Existence of a function from ordinal to limit ordinal of the same cardinality

Let $\alpha$ be a limit ordinal, such that $\big | \alpha \big | = \omega$. Prove that there is a strictly increasing function $f: \omega \to \alpha$ such that for all $\zeta < \alpha$ there is $n \in \omega$ with $\zeta < f(n)$.

$\textbf{My Attempt:}$ I am trying to construct maybe a recursive function. Since both sets are well-ordered and countable there exists some enumeration on the elements, $\{0,1,2, \dots\}$ and $\{\zeta_0,\zeta_1, \dots\}$

$f(0)=\alpha_{\in_{\zeta_0}}$, the initial segment up to $\zeta_0$

$f(1)=\alpha{\in_{\zeta_1}}$, the initial segment up to $\zeta_1$.

$\vdots$

$f(n+1)=\alpha{\in_{\zeta_n}}$, the initial segment up to $\zeta_n$

Then $f(0) < f(1)$ because $\alpha_{\in_{\zeta_0}} \in \alpha_{\in_{\zeta_1}}$ so the function is strictly increasing.

And for every $\zeta_i \in \alpha$, there exists $n \in \omega$ such that $f(n)=\alpha_{\in_{\zeta_{(i+1)}}}$ and so $\zeta \le f(n)$.

I am not sure if this is correct. Any advice?

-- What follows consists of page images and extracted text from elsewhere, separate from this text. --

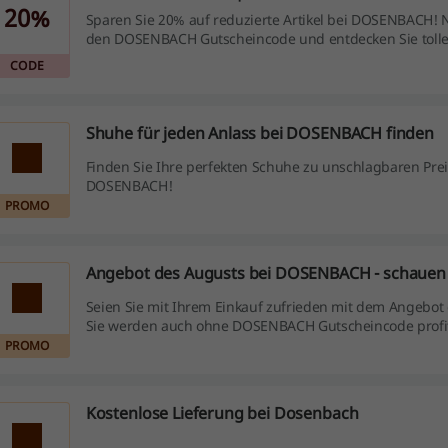
20%
Sparen Sie 20% auf reduzierte Artikel bei DOSENBACH! 
den DOSENBACH Gutscheincode und entdecken Sie toll
für kurze Zeit.
CODE
Shuhe für jeden Anlass bei DOSENBACH finden
Finden Sie Ihre perfekten Schuhe zu unschlagbaren Prei
DOSENBACH!
PROMO
Angebot des Augusts bei DOSENBACH - schauen Si
Seien Sie mit Ihrem Einkauf zufrieden mit dem Angebot
Sie werden auch ohne DOSENBACH Gutscheincode profit
PROMO
Kostenlose Lieferung bei Dosenbach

• I don't quite follow your notation. What is $\alpha_{\in_{\zeta_0}}$? Do you mean $f(0) = \alpha \cap \zeta_0$? – Ben Millwood Mar 23 '14 at 15:58
• Yes. We have learned that notation to just represent an initial segement. – user7090 Mar 23 '14 at 16:02

HINT: Write the ordinal $\alpha$ as $\{\gamma_n\mid n\in\omega\}$. Now by recursion pick larger and larger ordinals by going over this enumeration, and show that the sequence that you have chosen is the intended function.
To complement Asaf's correct approach, I should point out your approach is incorrect. In particular, it's not necessarily the case that $\zeta_0 < \zeta_1$, so the initial segment up to $\zeta_0$ may not be smaller than the initial segment up to $\zeta_1$.
Think about it like this: suppose $\alpha > \omega$. Then $\omega$ has got to appear as an output of $f$, and only finitely many things can have appeared before it. Therefore, whatever $f$ you come up with to answer this question cannot be surjective (except where $\alpha = \omega$).